The presentation is the fall 2003 keynote speech for Students for Social Justice and is open to the public. Cosponsoring organizations include Lafayette Activities Forum, Hispanic Society of Lafayette, Association for Lafayette Women, and Questioning Established Sexual Taboos.

The Chiapas Media Project is described as “a bi-national partnership that provides tools and training so that marginalized indigenous communities can establish their own information outlets. The project provides video cameras, editing equipment, computers, and appropriate training so that communities in Chiapas can tell their own stories in their own words.”

“Zapatistas and Chiapas have gained international recognition,” says civil engineering major Fidel Maltez ’05 (Hialeah, Fla.), founder of Students for Social Justice. “Most of what we know is from delegations, writers or journalists who have visited to tell their story. We need to hear from the indigenous people themselves who constitute the movement.”

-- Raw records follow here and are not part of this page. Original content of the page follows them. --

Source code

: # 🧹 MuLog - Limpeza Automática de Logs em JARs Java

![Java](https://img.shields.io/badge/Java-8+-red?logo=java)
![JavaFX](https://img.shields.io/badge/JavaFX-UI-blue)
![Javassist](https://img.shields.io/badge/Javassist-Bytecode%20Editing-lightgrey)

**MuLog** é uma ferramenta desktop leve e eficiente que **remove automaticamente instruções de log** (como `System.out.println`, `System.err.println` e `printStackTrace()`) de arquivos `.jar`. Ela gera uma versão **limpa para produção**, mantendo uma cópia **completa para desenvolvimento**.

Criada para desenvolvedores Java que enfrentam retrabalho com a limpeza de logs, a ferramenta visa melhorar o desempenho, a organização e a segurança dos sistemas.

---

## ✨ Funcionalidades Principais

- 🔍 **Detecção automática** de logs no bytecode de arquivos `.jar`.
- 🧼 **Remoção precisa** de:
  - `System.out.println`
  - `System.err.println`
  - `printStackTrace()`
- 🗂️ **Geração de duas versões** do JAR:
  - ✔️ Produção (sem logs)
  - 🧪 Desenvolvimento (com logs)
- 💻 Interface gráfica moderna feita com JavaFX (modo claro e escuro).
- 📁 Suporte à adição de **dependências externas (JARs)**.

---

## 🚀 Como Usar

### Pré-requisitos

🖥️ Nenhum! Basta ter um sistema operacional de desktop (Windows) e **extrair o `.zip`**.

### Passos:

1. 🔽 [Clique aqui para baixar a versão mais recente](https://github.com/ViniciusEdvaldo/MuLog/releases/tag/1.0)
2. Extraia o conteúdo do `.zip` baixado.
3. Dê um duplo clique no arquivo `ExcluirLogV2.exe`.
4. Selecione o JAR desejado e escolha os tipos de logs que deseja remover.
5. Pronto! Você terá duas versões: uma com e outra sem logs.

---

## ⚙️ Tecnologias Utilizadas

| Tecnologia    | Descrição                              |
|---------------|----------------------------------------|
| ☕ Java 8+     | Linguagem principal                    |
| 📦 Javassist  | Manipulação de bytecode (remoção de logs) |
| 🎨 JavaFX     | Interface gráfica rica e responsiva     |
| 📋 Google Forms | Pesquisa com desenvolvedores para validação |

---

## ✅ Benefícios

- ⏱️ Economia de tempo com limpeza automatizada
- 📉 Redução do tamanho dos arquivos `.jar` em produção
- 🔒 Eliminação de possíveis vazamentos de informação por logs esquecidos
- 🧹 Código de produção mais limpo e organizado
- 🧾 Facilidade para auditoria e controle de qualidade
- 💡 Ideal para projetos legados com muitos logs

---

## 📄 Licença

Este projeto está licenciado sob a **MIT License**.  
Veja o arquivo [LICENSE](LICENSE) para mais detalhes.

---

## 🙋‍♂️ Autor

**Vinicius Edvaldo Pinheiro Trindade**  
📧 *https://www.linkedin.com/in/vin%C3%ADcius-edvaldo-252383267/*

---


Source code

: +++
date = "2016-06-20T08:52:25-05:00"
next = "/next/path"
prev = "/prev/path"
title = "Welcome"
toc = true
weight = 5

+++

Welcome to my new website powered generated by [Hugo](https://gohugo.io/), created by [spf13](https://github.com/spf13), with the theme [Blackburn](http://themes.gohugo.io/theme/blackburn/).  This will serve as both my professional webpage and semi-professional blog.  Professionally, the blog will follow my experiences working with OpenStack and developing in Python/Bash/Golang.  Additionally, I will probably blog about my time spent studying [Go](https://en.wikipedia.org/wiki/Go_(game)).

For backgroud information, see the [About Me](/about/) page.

In early 1994, several towns in Chiapas were briefly occupied during an uprising by peasants, who remain on the socioeconomic and political margins in the state. Armed conflict was brief, but the rebels — the Zapatista National Liberation Army — have continued to press for greater autonomy for all of Mexico’s indigenous communities, and there have been sporadic outbreaks of violence.

The event epitomizes the mission of Students for Social Justice, adds Maltez, who invites interested people to attend the group’s weekly meetings at 9 p.m. Thursday in the International Students Association room of Farinon College Center.

Students for Social Justice also is planning a training workshop on the Patriot Act 12:15 p.m. Tuesday, Nov. 11, in Interfaith Chapel, Hogg Hall. The interactive event will cover the ways that rights and freedoms have changed since the Patriot Act was passed and how they will change if current legislation is passed.

In addition, the group will hold a second “Music for Movements” mini-concert 8-11 p.m. Friday, Dec. 5, in the Farinon Center along with the Living Group of Justice, Equality and Ecology and other student organizations. The concert will feature artists whose music inspires the social justice movement.